Strange Woods
artist statement
The young girl feels that her body is getting away from her, it is no longer the straight forward expression of her individuality; it becomes foreign to her; and at the same time she becomes for others a thing: on the street men follow her with their eyes and comment on her anatomy. – Simone de Beauvoir, The Second Sex.
I am interested in searching for images of women that have not been represented in visual art. As a visual artist, I am directed by my sense of sight to investigate and know something. I like to challenge myself to visualize things that do not already have a visual representation. It has been challenging for me to create images of women, and I have experienced a deep ambivalence in response to the different images of women I have encountered. The socially and culturally constructed images of women that I have internalized and those that have developed from my own experience of being a woman do not coincide. Images derived from the concept of woman as a symbol of beauty are images I have culturally assimilated as a result of growing up in a patriarchal society. However, images representing a female identity developed from my experience, from childhood to adolescence to womanhood, do not correspond with the images that have been forced upon me. This conflict undermines my knowledge of “woman” and transfers it into the unknown. This conflict evokes anxiety and fear as I confront that unknown.

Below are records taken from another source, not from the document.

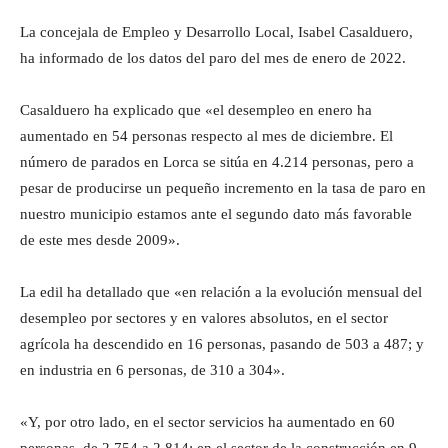
La concejala de Empleo y Desarrollo Local, Isabel Casalduero,
ha informado de los datos del paro del mes de enero de 2022.
Casalduero ha explicado que «el desempleo en enero ha
aumentado en 54 personas respecto al mes de diciembre. El
número de parados en Lorca se sitúa en 4.214 personas, pero a
pesar de producirse un pequeño incremento en la tasa de paro en
nuestro municipio estamos ante el segundo dato más favorable
de este mes desde 2009».
La edil ha detallado que «en relación a la evolución mensual del
desempleo por sectores y en valores absolutos, en el sector
agrícola ha descendido en 16 personas, pasando de 503 a 487; y
en industria en 6 personas, de 310 a 304».
«Y, por otro lado, en el sector servicios ha aumentado en 60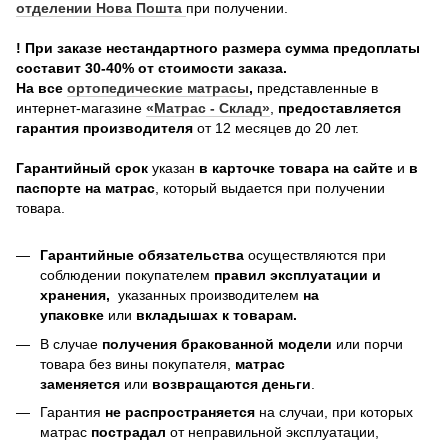
отделении Нова Пошта
при получении.
! При заказе нестандартного размера сумма предоплаты
составит 30-40% от стоимости заказа.
На все
о
ртопедические матрасы
,
представленные в
интернет-магазине
«Матрас - Склад»
,
предоставляется
гарантия производителя
от 12 месяцев до 20 лет.
Гарантийный срок
указан
в карточке товара на сайте
и
в
паспорте на матрас
, который выдается при получении
товара.
Гарантийные обязательства
осуществляются при
соблюдении покупателем
правил эксплуатации и
хранения,
указанных производителем
на
упаковке
или
вкладышах к товарам.
В случае
получения бракованной модели
или порчи
товара без вины покупателя,
матрас
заменяется
или
возвращаются деньги
.
Гарантия
не распространяется
на случаи, при которых
матрас
пострадал
от неправильной эксплуатации,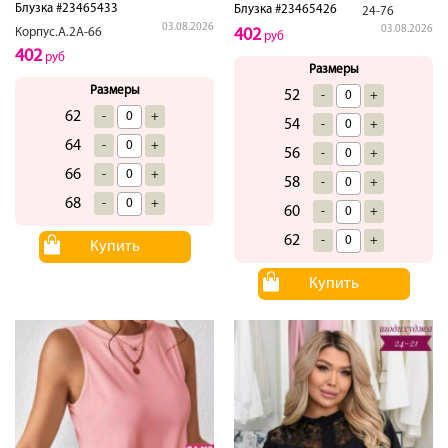
Блузка #23465433
Блузка #23465426
24-76
03.08.2026
03.08.2026
Корпус.А.2А-66
402
руб
402
руб
Размеры
Размеры
52
-
+
62
-
+
54
-
+
64
-
+
56
-
+
66
-
+
58
-
+
68
-
+
60
-
+
62
-
+
Купить
Купить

In my series, Strange Woods, the act of painting is my tool for processing this conflict. I begin a painting with a formal approach to image-making and focus on the materiality of the paint. I continuously create disorder within forms as I enjoy wandering around in a state of mystery and chaos and solving the problems as I encounter them. Disordered and ordered forms coexist in my work, creating new rhythms. Such forms become both the foreground and the background subjects. As I paint, I create female characters that resemble me physically and emotionally. I place my characters in surreal psychedelic woods that are created by my imagination. The characters wander and their body images change into numerous different images in the woods. My work depicts a process of seeking interwoven images of a woman framed by a woman’s gaze that is free from misrepresentations of women. The characters expose, break, destroy, and undergo metamorphosis in the woods, creating repulsive images, yet simultaneously, they adore, love, embrace, and liberate their own image. As the first viewer of my own work, I also find myself torn between disgust for and celebration of these images. I blur the line between the gender stereotypes that determine which female body image is acceptable and which is taboo, thus finding my own interpretation of images of female potential. I have been influenced by other artists and I am interested to discover how my visual language and theirs creates a new visual language, or representation, of woman.